Ela entregou, calada, ambas as fotos nas mãos do jardineiro.

-Que que tem, dona?

-Que tem? Pensa um pouco... ou será que tu é tão tanso assim? Essa guriazinha pequena da foto é a Ulda. Não sabe, não? A Ulda e o Fermiano abraçados com essa jararaca. E mais: eu não sabia que o Fermiano era tão aqui com o Padre Joaquim.

-Não deve ter tanta importância.

-Ah, não deve? Olha, Raneco, eu sempre confiei na Ulda. Na Madalena, nunca vou conseguir. Agora, no Fermiano, não sei se dá pra confiar mais, não.

Erguendo-se, passou pela porta antes de apoiar ambos o braços nas estruturas de madeira que serviam como proteção.

-Mas me diz. Que que tu ia me falar.

-Dá uma olhada nesse documento. -Disse ele se aproximando de Ana Maria, lhe entregando  o fragmento. -É um alvará de um hospital lá de São José do Oeste. Olha, aqui diz que o tal hospital tá no nome de Fermiano Pérez Gonçalves e de Madalena Alves dos Santos. 
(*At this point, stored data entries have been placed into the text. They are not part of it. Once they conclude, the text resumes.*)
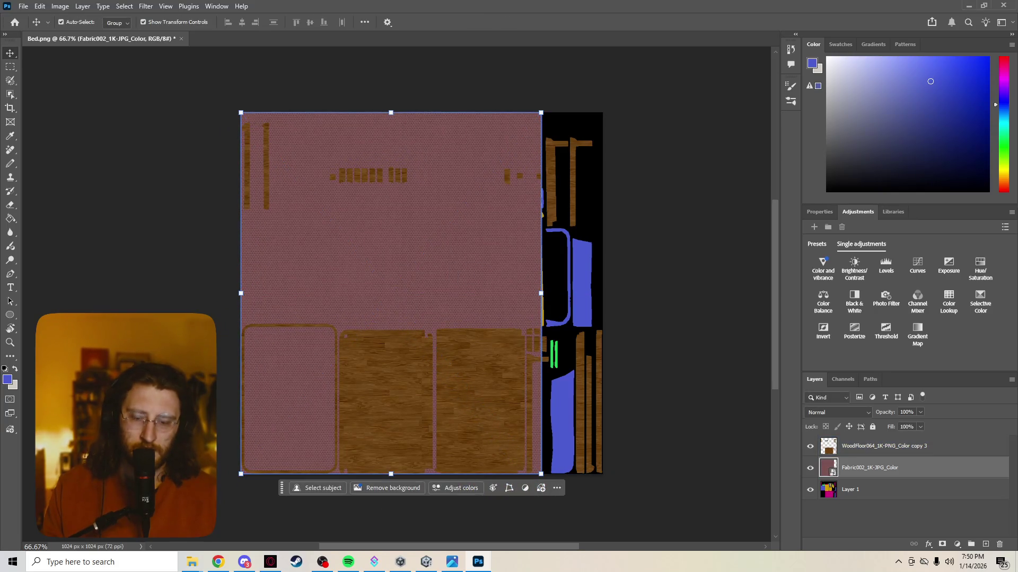
pyautogui.moveTo(350, 289)
pyautogui.mouseDown()
pyautogui.moveTo(440, 297)
pyautogui.moveTo(334, 285)
pyautogui.moveTo(477, 278)
pyautogui.moveTo(395, 265)
pyautogui.moveTo(320, 279)
pyautogui.mouseUp()
# Step: Rasterize the fabric layer, duplicate it to cover the right side, and merge both copies
pyautogui.rightClick(865, 472)
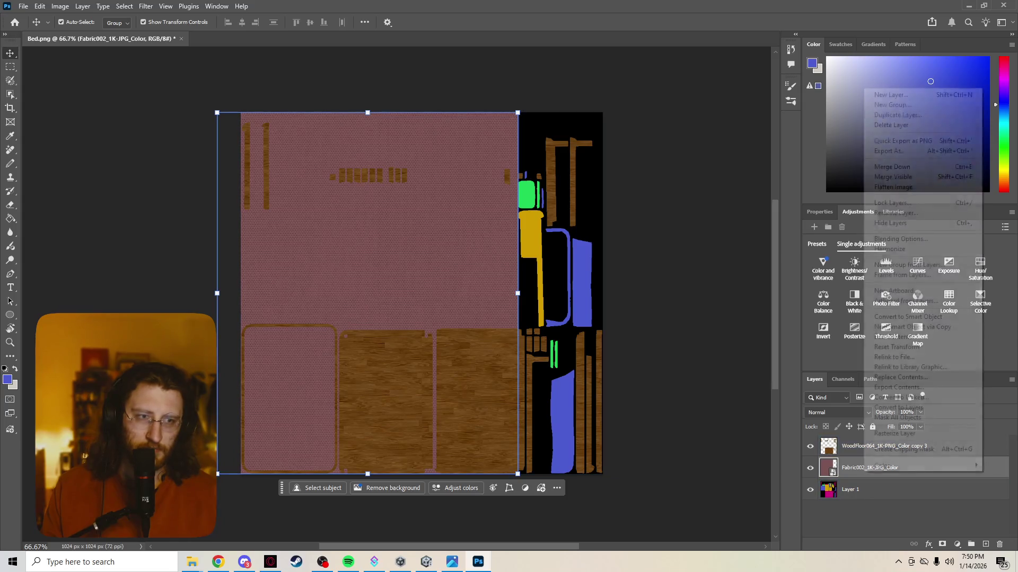
pyautogui.click(896, 433)
pyautogui.keyDown('alt'); pyautogui.moveTo(342, 287); pyautogui.dragTo(713, 287); pyautogui.keyUp('alt')
pyautogui.click(869, 489)
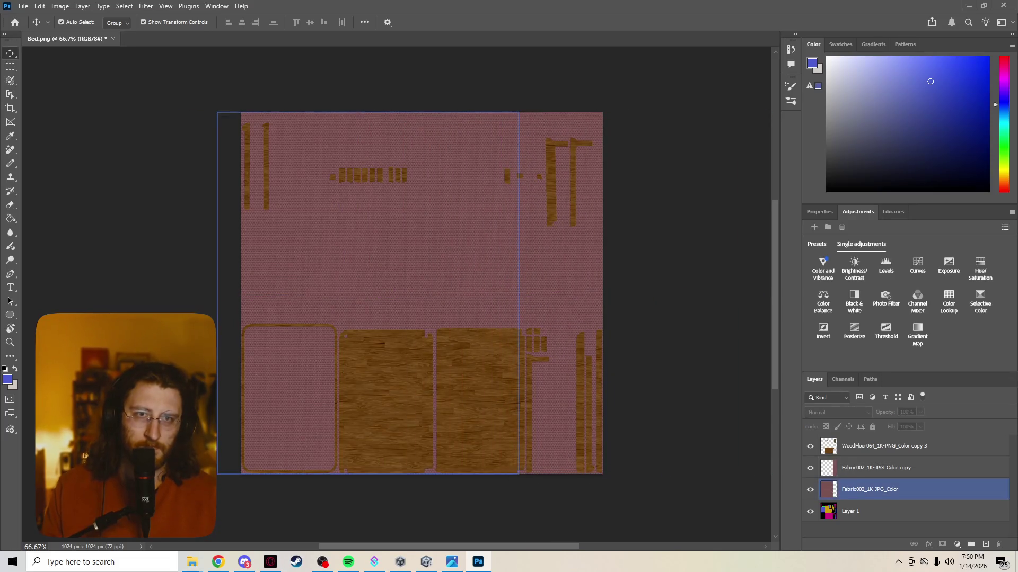
pyautogui.keyDown('ctrl'); pyautogui.click(875, 467); pyautogui.keyUp('ctrl')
-Misericórdia. Tu tá querendo me fazer na esparrela? Só tô falando.

-Já disse que não, dona. Olha, se eu fosse tu, ia a pé se precisasse, mas ia nesse tal hospital. Se o Fermiano tá te passando a perna, ele deve tá lá naquele fim de mundo fazendo sei lá o quê.

-Não consigo. Tenho coragem de ir muito longe da Vila, não. Nunca sai daqui.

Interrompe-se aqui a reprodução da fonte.